Possibly it’s this strategic marketing that makes a grown adult opting for an energy drink seem a little, well, “daggy”, to use the Australian terminology popularised by Neighbours in my youth. There’s something distinctly cringe about it – the Steve Buscemi meme where he’s wearing a backwards cap, holding a skateboard and saying, “How do you do, fellow kids?” brought to life.

Whether these toxic-tasting caffeinated beverages were acting as lubricants for studying or partying, you always felt horrendous the next day

Energy drinks will forever be synonymous with student days in my head – with buying a giant bottle of “Shark” or “Kick” or whatever off-brand version of Red Bull was cheapest to chug when pulling an all-nighter to churn out a sub-par second-year essay.

Or with evenings at sticky-floored clubs where you’d be on the double-vodka/insert name of bottom-shelf energy drink combo, because they were inexplicably only £1.50 a pop. Whether these toxic-tasting caffeinated beverages were acting as lubricants for studying or partying, you always felt horrendous the next day: wired yet tired, irritable, mildly nauseous, with a fluttery, anxious heart.

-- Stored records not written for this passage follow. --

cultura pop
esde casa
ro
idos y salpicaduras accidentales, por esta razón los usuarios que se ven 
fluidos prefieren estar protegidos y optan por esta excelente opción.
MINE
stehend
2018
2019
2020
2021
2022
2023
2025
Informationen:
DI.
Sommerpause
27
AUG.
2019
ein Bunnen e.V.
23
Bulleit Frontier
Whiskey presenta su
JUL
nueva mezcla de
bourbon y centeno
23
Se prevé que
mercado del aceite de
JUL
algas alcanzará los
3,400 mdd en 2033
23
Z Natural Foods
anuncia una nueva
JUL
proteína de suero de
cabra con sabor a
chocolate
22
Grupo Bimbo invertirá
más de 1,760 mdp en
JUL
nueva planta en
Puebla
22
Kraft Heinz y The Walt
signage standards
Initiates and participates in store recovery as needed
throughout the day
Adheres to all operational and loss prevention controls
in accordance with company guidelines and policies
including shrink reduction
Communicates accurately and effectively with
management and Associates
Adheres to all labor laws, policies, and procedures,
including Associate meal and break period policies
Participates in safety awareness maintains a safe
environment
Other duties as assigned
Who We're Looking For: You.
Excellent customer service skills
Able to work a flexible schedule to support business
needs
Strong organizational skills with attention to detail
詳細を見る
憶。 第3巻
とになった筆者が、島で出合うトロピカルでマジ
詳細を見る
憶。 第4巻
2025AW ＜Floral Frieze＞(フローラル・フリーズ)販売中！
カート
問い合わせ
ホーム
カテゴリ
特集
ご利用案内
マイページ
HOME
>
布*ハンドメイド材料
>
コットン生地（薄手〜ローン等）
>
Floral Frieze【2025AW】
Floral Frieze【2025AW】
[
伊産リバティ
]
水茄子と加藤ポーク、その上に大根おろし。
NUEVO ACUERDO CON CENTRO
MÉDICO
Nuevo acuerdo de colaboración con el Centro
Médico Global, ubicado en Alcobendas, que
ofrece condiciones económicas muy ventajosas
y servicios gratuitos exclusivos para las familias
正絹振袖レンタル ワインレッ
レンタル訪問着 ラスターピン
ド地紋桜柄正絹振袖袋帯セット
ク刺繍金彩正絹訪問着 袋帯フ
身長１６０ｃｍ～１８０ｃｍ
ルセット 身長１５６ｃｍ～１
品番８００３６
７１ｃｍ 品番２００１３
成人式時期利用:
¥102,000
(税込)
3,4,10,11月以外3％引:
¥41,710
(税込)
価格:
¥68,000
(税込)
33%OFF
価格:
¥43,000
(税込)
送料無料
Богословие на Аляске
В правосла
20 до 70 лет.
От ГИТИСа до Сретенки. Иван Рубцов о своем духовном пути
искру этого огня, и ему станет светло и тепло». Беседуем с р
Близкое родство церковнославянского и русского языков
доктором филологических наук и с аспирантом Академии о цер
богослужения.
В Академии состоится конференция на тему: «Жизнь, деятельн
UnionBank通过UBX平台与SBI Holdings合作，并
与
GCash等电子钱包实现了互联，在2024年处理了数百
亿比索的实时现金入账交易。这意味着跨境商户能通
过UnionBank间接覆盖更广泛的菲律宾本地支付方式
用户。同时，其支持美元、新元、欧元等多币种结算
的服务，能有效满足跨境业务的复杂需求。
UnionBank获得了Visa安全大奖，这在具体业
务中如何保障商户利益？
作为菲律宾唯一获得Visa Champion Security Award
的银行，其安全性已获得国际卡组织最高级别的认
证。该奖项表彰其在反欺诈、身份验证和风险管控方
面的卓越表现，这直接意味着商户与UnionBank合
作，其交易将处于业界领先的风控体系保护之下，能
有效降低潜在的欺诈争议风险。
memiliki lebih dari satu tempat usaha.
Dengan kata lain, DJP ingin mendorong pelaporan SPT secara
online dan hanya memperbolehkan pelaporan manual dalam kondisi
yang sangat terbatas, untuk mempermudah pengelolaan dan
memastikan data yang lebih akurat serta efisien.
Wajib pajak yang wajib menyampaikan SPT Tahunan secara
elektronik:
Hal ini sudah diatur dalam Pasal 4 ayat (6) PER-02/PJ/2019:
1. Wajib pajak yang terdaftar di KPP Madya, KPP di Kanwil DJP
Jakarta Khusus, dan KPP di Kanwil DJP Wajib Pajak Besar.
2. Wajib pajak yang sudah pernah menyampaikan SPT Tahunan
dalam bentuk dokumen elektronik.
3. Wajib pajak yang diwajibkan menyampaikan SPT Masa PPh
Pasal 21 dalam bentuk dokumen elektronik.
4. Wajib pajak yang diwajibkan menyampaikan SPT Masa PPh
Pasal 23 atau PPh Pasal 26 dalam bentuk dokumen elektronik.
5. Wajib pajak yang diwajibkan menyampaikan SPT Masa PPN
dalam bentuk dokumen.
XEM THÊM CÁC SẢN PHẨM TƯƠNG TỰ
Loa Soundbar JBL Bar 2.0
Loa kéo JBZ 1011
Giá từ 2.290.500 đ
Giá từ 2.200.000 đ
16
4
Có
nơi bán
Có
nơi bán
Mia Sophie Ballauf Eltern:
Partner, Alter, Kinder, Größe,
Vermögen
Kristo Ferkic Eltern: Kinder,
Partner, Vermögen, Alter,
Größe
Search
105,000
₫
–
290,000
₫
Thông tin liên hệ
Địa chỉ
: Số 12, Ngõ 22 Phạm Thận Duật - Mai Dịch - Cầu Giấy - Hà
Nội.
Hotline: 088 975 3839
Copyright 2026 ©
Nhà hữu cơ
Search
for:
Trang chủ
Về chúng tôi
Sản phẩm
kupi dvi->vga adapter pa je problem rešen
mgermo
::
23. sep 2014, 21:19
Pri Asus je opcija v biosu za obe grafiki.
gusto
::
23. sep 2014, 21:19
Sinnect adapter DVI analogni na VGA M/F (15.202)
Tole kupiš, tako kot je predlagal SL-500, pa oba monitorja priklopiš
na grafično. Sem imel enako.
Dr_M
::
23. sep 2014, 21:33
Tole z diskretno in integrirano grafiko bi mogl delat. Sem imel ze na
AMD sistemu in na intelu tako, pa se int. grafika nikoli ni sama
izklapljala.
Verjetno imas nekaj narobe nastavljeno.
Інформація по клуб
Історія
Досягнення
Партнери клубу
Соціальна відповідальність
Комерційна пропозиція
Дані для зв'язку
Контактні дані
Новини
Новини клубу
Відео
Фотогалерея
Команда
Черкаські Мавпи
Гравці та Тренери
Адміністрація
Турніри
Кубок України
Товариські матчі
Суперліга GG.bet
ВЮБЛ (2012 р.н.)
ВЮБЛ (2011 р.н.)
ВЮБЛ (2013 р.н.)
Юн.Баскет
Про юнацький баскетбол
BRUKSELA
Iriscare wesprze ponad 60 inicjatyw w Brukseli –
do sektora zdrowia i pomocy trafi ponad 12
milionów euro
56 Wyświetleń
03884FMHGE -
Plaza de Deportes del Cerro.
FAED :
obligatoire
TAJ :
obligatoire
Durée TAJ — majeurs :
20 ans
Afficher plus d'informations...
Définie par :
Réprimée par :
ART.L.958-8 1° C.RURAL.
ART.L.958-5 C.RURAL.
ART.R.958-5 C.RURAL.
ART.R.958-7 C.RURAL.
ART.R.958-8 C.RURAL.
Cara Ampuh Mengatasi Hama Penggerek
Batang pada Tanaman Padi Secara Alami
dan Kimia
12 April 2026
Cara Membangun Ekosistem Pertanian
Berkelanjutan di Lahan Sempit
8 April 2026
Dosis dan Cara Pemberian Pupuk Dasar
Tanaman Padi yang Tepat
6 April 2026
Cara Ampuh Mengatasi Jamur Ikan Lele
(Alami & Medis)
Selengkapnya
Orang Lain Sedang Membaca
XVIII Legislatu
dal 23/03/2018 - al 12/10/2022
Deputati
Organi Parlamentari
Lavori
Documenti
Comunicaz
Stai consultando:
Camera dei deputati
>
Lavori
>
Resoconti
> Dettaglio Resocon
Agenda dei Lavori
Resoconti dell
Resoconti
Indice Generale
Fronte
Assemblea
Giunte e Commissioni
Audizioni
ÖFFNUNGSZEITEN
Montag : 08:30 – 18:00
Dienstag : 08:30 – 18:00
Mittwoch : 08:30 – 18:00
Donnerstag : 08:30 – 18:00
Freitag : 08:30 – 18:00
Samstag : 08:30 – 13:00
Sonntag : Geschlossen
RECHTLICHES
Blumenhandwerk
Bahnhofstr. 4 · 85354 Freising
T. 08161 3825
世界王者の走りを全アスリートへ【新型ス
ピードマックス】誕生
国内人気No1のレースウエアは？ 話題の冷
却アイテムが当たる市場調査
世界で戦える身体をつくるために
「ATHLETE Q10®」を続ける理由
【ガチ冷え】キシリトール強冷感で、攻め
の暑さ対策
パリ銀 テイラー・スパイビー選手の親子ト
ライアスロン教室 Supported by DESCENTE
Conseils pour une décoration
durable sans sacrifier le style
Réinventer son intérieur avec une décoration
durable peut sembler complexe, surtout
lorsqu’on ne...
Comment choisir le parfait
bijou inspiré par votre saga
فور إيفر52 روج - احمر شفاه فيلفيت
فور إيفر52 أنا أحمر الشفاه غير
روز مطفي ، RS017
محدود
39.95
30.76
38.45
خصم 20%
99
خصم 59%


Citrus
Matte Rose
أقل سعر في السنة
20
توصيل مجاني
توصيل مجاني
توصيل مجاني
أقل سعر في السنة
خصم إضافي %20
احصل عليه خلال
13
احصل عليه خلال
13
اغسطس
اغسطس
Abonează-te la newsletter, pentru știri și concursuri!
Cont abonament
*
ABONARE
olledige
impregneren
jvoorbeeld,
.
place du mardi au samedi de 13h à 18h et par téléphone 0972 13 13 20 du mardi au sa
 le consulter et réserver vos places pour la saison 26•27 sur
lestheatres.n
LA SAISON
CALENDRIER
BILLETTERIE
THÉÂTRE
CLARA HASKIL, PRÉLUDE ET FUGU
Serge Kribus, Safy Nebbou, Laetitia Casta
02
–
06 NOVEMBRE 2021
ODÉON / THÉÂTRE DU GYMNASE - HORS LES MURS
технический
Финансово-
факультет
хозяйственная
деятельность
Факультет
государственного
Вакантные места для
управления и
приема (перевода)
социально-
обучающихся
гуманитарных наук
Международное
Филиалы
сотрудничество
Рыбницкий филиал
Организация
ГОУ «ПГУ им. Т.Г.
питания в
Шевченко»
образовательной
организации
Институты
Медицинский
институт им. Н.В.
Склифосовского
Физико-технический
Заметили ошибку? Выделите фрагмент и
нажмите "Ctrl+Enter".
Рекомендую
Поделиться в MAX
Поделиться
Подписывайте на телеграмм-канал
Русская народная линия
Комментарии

Once out of university I couldn’t see any reason, other than staying awake while driving or working a night shift, to ever drink one again. Given the latest health warnings, it’s one of the more sensible decisions of my life.

I can only hope we manage to pass the torch, and that this level of ick trickles down from Gen-Xers and millennials to our younger brethren. I can only hope that energy drinks become part of the stable of products deemed irredeemably and irreversibly unhip in the years to come. Because, generational differences aside, I think we can all finally admit that they taste like garbage – and that mental health issues and heart irregularities are the furthest thing from cool.